If you can’t you can keep looking for your keys around the lamp. And maybe some more booze would make you see those keys.

Courage: "Courage, if you don’t have it, you can’t make it up"- Don Abbondio, in Alessandro Manzoni’s “I promesi sposi” (“Betrothed”) 1840-1842. [1]
As Nelson Mandela said, "I learned that courage was not the absence of fear, but the triumph over it. The brave man is not he who does not feel afraid, but he who conquers that fear."

The CLEARCUTCASE is that I whish that, for a change, our politicians would be brave enough to overcome their short-sighted pitifulness and use the imagination I hope they had once when they were young.
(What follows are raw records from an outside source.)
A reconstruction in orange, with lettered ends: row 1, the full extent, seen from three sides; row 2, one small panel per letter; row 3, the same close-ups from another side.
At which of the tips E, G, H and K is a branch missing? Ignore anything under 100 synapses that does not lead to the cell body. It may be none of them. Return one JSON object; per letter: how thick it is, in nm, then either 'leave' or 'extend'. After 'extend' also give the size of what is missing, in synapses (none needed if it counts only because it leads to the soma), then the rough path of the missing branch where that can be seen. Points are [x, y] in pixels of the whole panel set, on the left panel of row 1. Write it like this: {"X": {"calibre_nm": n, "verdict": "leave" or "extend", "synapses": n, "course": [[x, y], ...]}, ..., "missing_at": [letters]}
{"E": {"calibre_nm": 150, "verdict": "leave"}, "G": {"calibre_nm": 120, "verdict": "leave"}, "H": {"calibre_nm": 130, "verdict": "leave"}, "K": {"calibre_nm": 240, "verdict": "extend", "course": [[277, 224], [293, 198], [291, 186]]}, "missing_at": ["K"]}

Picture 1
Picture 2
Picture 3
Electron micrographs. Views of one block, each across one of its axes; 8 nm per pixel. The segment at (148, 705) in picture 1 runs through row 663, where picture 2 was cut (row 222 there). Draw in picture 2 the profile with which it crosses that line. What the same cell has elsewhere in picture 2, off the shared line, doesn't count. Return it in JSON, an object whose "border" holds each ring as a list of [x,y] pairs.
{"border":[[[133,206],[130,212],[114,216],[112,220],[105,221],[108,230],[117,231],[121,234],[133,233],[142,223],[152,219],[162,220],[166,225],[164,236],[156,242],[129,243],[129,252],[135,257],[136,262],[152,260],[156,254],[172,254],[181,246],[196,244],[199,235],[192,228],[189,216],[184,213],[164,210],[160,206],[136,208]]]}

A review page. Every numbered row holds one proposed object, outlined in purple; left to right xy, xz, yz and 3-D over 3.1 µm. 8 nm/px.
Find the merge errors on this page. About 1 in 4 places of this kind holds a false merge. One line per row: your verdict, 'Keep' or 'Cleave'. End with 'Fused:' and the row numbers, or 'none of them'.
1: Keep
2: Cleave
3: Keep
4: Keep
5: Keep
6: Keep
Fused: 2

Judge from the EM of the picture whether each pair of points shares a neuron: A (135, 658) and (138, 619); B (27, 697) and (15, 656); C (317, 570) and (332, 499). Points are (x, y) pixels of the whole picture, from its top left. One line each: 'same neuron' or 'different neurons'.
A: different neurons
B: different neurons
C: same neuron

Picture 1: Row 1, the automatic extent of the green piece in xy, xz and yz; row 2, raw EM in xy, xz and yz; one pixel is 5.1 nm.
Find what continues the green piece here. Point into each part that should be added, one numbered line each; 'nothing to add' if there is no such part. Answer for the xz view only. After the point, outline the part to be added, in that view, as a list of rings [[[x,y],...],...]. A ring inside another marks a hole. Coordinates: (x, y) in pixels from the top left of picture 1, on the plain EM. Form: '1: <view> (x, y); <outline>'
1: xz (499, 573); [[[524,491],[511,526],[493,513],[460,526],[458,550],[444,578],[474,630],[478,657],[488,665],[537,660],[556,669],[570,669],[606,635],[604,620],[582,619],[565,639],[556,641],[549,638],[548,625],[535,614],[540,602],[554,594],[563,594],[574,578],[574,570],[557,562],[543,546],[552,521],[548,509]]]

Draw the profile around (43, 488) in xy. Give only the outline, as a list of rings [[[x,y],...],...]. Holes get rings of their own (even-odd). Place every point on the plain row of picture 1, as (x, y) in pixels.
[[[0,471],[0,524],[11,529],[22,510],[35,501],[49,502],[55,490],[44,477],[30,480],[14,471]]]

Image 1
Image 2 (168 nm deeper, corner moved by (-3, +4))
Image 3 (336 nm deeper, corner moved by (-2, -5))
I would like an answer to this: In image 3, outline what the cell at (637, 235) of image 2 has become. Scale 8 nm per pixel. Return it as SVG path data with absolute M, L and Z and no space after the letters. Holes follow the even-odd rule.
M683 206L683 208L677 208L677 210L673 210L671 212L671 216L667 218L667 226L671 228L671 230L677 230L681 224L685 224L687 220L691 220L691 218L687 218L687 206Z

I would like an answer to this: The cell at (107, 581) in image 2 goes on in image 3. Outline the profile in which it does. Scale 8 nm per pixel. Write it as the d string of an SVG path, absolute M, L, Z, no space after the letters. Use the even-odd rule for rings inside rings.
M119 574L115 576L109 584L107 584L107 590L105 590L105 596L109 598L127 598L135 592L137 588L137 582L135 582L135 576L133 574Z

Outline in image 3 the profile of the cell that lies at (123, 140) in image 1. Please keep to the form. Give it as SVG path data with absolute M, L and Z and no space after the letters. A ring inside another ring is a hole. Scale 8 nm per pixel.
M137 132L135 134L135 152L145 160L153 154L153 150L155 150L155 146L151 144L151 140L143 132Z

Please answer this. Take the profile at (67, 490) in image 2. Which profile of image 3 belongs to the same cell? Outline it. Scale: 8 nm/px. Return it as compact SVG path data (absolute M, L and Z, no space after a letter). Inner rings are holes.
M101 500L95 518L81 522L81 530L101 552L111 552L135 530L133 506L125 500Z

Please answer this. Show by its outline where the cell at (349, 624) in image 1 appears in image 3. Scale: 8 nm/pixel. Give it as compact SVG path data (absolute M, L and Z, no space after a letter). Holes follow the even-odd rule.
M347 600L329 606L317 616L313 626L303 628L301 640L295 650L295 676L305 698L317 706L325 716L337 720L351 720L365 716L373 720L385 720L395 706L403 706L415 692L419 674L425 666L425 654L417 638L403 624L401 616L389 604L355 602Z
_______________________________________________

Imagine there's no heaven
It's easy if you try
No hell below us
Above us only sky
Imagine all the people
Living for today...

Imagine there's no countries
It isn't hard to do
Nothing to kill or die for
And no religion too
Imagine all the people
Living life in peace...

You may say I'm a dreamer
But I'm not the only one
I hope someday you'll join us
And the world will be as one

Imagine no possessions
I wonder if you can
No need for greed or hunger
A brotherhood of man
Imagine all the people
Sharing all the world...

You may say I'm a dreamer
But I'm not the only one
I hope someday you'll join us
And the world will live as one.
(John Lennon)








[1] The plot of this masterpiece of the Italian literature takes place in the 17Th century in an unnamed Lombard village in Northern Italy. Renzo and Lucia, a couple, are planning to wed on 8 November 1628. The parish priest, Don Abbondio, is walking home on the eve of the wedding when he is accosted by two "bravoes" (thugs) who warn him not to perform the marriage, because the local baron (Don Rodrigo) has forbidden it.

Scared by the bravoes Don Abbondio refuses to marry the couple, which starts a series of turbulent events, on the tragic background of the plague, which struck Italy in those years.